If you’re faced with an electorate that’s given up all sense of civic responsibility or never learned it in the first place, it’s rational to offer them spectacle in lieu of solutions to their problems. Trump is offering them a solution of sorts on immigration—also wildly unrealistic, go figure—but he’s blessed by the fact that Democrats have no solutions of their own apart from outlandish pandering. And so, in a thoroughly unserious country, he’s calculated that he can win if politics is reduced to a contest of who can put on the most entertaining pageant.

Pitted against a beauty-pageant promoter, Joe Biden’s party doesn’t stand a chance.


Last night, needing a break, I switched over to Netflix and was greeted with Hillbilly Elegy at the top of my “recommended” feed.

“Do you really think so little of me, algorithm?” I thought. If I wanted to watch a cartoonish supervillain’s origin story, I would have cued up Joker.

I thought of J.D. Vance again later when I switched back to the convention and caught Hulk Hogan and Kid Rock doing their thing. (“Ripping the flag in half to reveal the Trump campaign logo is just too on the nose,” one clever Twitter user observed of Hogan’s shirt-tearing shtick.) Four days after Vance landed on the ticket, it’s received wisdom that the senator from Ohio is the frontrunner for the Republican nomination in 2028. But in a party that’s more interested in pageantry than in policy, is that really true?

Maybe it is. He isn’t an entertainer to the same degree as his running mate, but he did get famous selling a book that became a movie. And he’s a hell of an actor: Of all the people in the GOP who’ve sought to get ahead by posturing as authoritarians, only J.D. played the part well enough to end up as the heir apparent.

He’s got chops. I just don’t know that he has the boorish charisma needed to entertain a party, and a country, as unserious as ours.

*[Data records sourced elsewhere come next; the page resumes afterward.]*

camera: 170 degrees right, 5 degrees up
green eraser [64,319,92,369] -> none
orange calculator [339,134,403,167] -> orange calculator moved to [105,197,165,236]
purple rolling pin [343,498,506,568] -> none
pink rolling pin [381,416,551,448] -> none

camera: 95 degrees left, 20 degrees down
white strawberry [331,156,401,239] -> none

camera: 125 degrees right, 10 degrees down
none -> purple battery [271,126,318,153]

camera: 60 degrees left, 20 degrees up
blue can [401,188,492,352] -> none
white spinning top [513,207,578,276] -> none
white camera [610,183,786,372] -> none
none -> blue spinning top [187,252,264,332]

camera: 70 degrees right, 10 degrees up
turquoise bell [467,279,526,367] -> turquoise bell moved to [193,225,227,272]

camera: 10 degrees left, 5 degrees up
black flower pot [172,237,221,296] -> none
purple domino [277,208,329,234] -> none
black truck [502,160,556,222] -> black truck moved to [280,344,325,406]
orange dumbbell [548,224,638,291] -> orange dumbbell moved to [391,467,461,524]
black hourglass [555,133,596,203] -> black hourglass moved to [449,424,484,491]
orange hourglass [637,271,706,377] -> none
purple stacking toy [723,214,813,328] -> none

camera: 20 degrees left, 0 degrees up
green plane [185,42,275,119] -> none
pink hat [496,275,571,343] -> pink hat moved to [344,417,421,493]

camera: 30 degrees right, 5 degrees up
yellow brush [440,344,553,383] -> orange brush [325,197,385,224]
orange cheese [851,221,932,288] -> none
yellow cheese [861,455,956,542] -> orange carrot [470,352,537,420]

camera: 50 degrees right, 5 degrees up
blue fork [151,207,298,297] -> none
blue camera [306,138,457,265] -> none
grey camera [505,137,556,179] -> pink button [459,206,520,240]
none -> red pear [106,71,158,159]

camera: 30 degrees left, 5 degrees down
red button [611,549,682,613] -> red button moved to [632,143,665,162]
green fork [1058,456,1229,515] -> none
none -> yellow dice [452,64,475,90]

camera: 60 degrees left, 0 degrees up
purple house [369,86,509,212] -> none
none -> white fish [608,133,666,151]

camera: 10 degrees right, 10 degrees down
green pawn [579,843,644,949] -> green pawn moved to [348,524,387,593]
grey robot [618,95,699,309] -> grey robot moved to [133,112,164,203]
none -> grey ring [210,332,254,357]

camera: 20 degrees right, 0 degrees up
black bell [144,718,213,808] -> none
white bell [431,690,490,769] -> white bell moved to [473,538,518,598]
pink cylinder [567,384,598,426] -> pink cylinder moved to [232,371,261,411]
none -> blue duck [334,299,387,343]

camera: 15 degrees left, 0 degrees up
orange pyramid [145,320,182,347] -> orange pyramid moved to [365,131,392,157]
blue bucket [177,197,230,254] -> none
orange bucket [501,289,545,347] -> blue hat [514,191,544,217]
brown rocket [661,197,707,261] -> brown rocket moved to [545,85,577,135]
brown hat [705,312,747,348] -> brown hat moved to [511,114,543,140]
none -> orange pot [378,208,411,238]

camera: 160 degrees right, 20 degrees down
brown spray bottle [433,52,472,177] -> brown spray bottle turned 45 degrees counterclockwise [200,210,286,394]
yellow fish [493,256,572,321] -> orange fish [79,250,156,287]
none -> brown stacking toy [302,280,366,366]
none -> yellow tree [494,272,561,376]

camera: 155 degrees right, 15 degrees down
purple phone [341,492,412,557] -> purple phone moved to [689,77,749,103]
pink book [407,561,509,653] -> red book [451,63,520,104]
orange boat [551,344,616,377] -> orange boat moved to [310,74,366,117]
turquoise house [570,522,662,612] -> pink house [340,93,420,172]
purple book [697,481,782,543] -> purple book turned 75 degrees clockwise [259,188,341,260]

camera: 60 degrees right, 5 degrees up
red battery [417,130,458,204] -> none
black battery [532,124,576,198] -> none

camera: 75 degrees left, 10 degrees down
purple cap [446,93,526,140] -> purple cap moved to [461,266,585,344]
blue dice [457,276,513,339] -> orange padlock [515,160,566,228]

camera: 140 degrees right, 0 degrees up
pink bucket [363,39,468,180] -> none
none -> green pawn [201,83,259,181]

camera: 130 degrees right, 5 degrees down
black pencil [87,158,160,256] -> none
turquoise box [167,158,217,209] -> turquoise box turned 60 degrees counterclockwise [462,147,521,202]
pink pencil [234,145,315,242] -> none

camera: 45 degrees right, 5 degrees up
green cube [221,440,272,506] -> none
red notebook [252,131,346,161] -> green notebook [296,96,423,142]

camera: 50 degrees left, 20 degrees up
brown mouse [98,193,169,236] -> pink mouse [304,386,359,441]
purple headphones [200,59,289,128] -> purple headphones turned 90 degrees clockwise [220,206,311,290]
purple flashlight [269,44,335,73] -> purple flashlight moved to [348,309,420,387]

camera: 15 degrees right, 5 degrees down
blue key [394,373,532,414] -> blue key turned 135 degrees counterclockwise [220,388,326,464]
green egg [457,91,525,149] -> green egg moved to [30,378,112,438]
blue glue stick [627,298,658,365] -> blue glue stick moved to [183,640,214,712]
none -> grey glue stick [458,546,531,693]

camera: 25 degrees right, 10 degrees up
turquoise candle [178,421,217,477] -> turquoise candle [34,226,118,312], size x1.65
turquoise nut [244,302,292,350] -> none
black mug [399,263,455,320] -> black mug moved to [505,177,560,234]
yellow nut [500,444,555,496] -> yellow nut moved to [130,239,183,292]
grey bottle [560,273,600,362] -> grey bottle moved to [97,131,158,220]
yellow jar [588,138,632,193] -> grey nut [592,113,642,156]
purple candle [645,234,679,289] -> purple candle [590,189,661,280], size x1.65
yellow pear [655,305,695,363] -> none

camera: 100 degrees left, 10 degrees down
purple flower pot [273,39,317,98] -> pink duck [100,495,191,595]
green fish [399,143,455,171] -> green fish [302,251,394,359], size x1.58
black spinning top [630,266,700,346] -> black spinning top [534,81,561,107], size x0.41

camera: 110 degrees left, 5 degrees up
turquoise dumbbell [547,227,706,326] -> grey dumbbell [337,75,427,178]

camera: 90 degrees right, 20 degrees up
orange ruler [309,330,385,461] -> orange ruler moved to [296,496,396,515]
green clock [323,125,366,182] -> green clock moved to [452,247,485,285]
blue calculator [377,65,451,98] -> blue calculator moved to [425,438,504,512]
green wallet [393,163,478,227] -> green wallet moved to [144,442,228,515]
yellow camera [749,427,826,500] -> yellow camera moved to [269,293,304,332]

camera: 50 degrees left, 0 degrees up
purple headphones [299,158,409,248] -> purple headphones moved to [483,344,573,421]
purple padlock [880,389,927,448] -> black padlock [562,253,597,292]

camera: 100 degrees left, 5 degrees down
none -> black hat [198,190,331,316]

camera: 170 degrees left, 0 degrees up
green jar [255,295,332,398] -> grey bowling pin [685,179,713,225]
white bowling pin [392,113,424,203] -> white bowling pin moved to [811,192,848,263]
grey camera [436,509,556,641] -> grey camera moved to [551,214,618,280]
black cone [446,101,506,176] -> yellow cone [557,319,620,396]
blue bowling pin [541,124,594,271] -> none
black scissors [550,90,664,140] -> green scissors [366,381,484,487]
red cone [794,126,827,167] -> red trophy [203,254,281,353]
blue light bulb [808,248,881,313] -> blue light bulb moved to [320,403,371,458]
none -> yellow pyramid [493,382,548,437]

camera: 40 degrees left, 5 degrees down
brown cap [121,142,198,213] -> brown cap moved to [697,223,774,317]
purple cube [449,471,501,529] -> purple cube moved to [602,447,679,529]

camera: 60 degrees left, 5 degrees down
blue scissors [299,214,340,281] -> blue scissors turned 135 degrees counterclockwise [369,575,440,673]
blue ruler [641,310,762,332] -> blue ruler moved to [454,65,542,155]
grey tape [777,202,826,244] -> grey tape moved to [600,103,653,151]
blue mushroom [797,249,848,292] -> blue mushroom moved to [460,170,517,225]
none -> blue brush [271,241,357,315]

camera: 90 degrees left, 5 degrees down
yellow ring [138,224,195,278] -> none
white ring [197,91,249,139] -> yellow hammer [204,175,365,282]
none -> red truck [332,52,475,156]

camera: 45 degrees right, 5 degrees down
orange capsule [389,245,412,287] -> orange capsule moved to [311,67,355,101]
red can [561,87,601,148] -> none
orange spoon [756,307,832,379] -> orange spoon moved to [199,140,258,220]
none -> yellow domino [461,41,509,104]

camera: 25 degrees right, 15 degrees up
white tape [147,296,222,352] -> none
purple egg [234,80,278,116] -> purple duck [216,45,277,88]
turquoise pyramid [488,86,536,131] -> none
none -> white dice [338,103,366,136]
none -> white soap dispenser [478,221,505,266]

Vance is a serious intellectual. Worse than that for him, he seems serious about nationalist policy solutions. His “real America” cred may be a hundred times greater than Trump’s biographically, but it’s a hundred times less so temperamentally. Perhaps with practice he can remake himself as a demagogue as mean-spirited as Trump or as conspiratorially glassy-eyed as Tucker Carlson, but that’s a high bar. And there are lots of other talented lowlifes in the party, like Matt Gaetz, who’ll also be striving to clear it.

Vance seems to be calculating that a dogmatic post-liberal ideologue can make up for what he lacks in charisma with intellect and policy creativity. But that was also Ron DeSantis’ calculation in this year’s primary. How’d it turn out?

In time, I suspect the New Right avant garde will discover to its dismay that rank-and-file Republicans care no more about nationalist ideology on the merits than they cared about Reaganite conservatism when Trump arrived. Fundamentally, they don’t believe that America will be made great again by policy solutions so much as by personalities.

They want the circus. In the end, as big a clown as he is, I suspect Vance just isn’t big enough.